━━━━━ Data to process
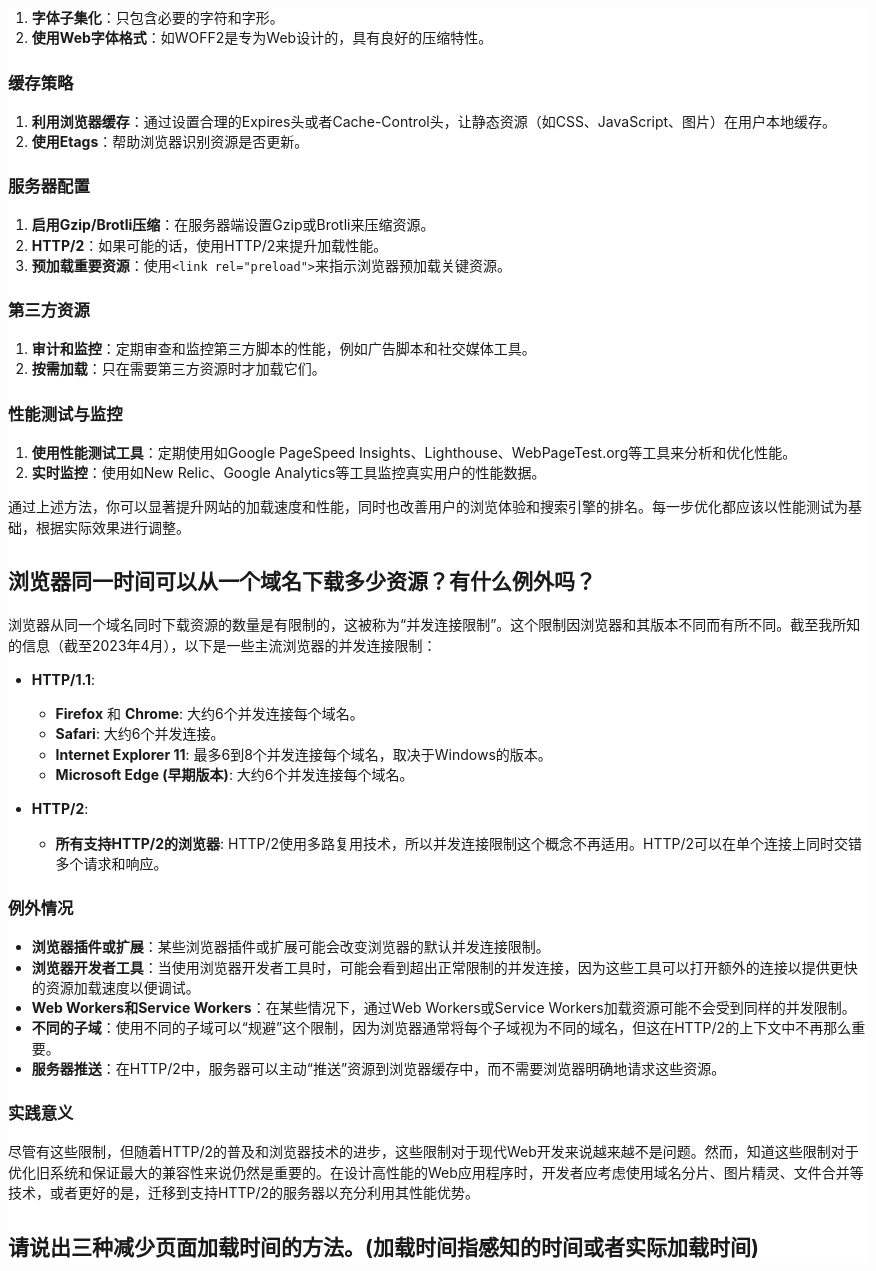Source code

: 1. **字体子集化**：只包含必要的字符和字形。
2. **使用Web字体格式**：如WOFF2是专为Web设计的，具有良好的压缩特性。

### 缓存策略

1. **利用浏览器缓存**：通过设置合理的Expires头或者Cache-Control头，让静态资源（如CSS、JavaScript、图片）在用户本地缓存。
2. **使用Etags**：帮助浏览器识别资源是否更新。

### 服务器配置

1. **启用Gzip/Brotli压缩**：在服务器端设置Gzip或Brotli来压缩资源。
2. **HTTP/2**：如果可能的话，使用HTTP/2来提升加载性能。
3. **预加载重要资源**：使用`<link rel="preload">`来指示浏览器预加载关键资源。

### 第三方资源

1. **审计和监控**：定期审查和监控第三方脚本的性能，例如广告脚本和社交媒体工具。
2. **按需加载**：只在需要第三方资源时才加载它们。

### 性能测试与监控

1. **使用性能测试工具**：定期使用如Google PageSpeed Insights、Lighthouse、WebPageTest.org等工具来分析和优化性能。
2. **实时监控**：使用如New Relic、Google Analytics等工具监控真实用户的性能数据。

通过上述方法，你可以显著提升网站的加载速度和性能，同时也改善用户的浏览体验和搜索引擎的排名。每一步优化都应该以性能测试为基础，根据实际效果进行调整。

## 浏览器同一时间可以从一个域名下载多少资源？有什么例外吗？

浏览器从同一个域名同时下载资源的数量是有限制的，这被称为“并发连接限制”。这个限制因浏览器和其版本不同而有所不同。截至我所知的信息（截至2023年4月），以下是一些主流浏览器的并发连接限制：

- **HTTP/1.1**:
  - **Firefox** 和 **Chrome**: 大约6个并发连接每个域名。
  - **Safari**: 大约6个并发连接。
  - **Internet Explorer 11**: 最多6到8个并发连接每个域名，取决于Windows的版本。
  - **Microsoft Edge (早期版本)**: 大约6个并发连接每个域名。

- **HTTP/2**:
  - **所有支持HTTP/2的浏览器**: HTTP/2使用多路复用技术，所以并发连接限制这个概念不再适用。HTTP/2可以在单个连接上同时交错多个请求和响应。

### 例外情况

- **浏览器插件或扩展**：某些浏览器插件或扩展可能会改变浏览器的默认并发连接限制。
- **浏览器开发者工具**：当使用浏览器开发者工具时，可能会看到超出正常限制的并发连接，因为这些工具可以打开额外的连接以提供更快的资源加载速度以便调试。
- **Web Workers和Service Workers**：在某些情况下，通过Web Workers或Service Workers加载资源可能不会受到同样的并发限制。
- **不同的子域**：使用不同的子域可以“规避”这个限制，因为浏览器通常将每个子域视为不同的域名，但这在HTTP/2的上下文中不再那么重要。
- **服务器推送**：在HTTP/2中，服务器可以主动“推送”资源到浏览器缓存中，而不需要浏览器明确地请求这些资源。

### 实践意义

尽管有这些限制，但随着HTTP/2的普及和浏览器技术的进步，这些限制对于现代Web开发来说越来越不是问题。然而，知道这些限制对于优化旧系统和保证最大的兼容性来说仍然是重要的。在设计高性能的Web应用程序时，开发者应考虑使用域名分片、图片精灵、文件合并等技术，或者更好的是，迁移到支持HTTP/2的服务器以充分利用其性能优势。

## 请说出三种减少页面加载时间的方法。(加载时间指感知的时间或者实际加载时间)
━━━━━━━━━━
What this task involves →
Reproduce the source text verbatim, from the line containing "1. **启用Gzip/Br" through the line containing "2. **实时监控**：使用如New Relic、Google", inclusive, and output only those lines.

Task output →
1. **启用Gzip/Brotli压缩**：在服务器端设置Gzip或Brotli来压缩资源。
2. **HTTP/2**：如果可能的话，使用HTTP/2来提升加载性能。
3. **预加载重要资源**：使用`<link rel="preload">`来指示浏览器预加载关键资源。

### 第三方资源

1. **审计和监控**：定期审查和监控第三方脚本的性能，例如广告脚本和社交媒体工具。
2. **按需加载**：只在需要第三方资源时才加载它们。

### 性能测试与监控

1. **使用性能测试工具**：定期使用如Google PageSpeed Insights、Lighthouse、WebPageTest.org等工具来分析和优化性能。
2. **实时监控**：使用如New Relic、Google Analytics等工具监控真实用户的性能数据。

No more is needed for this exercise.